Suara tepuk tangan terdengar, diikuti oleh suara tawa yang menggelegar. Veranda menoleh, menatap satu-satunya pemuda yang menggenggam pisau lipat tadi. Untuk menjaga-jaga serangan, Veranda mundur tiga langkah menjauhi pemuda itu.

"Kau tidak selemah yang aku duga."

Mata Veranda memicing, seperti tidak asing lagi dengan suara itu. Namun ia yakin suara orang itu sedikit di serak-serakan agar ia tidak bisa mendengarnya dengan jelas. Veranda menarik napas dalam dan dihembuskan perlahan.

"Pergi jika kau tidak ingin terjatuh seperti teman-temanmu yang lemah itu," ancam Veranda tajam.

Pemuda itu kembali tertawa mendengar ucapan Veranda. Kakinya mulai melangkah mendekati Veranda. "Bukan aku tapi kau."

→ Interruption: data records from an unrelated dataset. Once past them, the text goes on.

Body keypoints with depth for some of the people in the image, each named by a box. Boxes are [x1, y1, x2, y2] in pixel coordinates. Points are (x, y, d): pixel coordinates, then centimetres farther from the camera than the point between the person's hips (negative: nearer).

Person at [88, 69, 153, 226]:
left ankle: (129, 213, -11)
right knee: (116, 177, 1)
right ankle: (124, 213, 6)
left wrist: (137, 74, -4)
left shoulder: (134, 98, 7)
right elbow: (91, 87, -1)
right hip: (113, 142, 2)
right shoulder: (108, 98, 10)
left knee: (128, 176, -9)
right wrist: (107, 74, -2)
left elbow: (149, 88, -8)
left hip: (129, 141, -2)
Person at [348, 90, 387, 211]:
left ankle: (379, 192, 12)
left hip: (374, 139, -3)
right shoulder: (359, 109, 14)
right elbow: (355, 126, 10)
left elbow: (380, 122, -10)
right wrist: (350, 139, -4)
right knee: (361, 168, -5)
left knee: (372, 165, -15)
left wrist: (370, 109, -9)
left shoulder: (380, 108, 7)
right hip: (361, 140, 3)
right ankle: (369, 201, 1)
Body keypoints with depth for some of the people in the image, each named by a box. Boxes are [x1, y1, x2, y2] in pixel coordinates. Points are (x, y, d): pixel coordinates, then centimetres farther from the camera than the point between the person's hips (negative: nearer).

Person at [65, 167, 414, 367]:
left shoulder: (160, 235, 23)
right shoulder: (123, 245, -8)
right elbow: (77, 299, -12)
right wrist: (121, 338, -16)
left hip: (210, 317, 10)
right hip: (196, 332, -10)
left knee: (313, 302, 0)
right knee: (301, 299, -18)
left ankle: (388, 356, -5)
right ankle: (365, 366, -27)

Mata elang milik Veranda bergerak memperhatikan setiap gerik pemuda itu. Ia terus mengatur napasnya berusaha menahan emosinya agar tidak meledak. Seperti apa yang pernah Naomi katakan, emosi bisa melemahkan tubuhnya. Ia tidak ingin lemah hanya karena emosinya sendiri.

"Simpan pisau itu! Pengecut!" bentak Veranda sengit. Satu tangannya mengepal kuat.

Veranda menahan lengan pemuda itu yang hendak menusukan pisau ke perutnya. Dengan sekuat tenaga ia memutar lengan pemuda itu lalu menjatuhkan pisaunya. Tangan Veranda mengunci kuat tubuh pemuda itu dari belakang. "Aku sudah tidak asing lagi dengan suaramu, katakan siapa kau?!"

Pemuda itu kembali tertawa terlihat sangat meremehkan Veranda. Emosi Veranda perlahan mulai bangkit pada puncaknya. Tanpa ia sadari lengan pemuda itu memberontak dan memukul keras perutnya. Mata Veranda mengantup saat merasakan mual ditambah rasa sakit menjalar ke seluruh perutnya. Ia mundur beberapa langkah berusaha meredakan rasa sakitnya. Veranda bisa melihat pemuda itu kembali meraih pisaunya.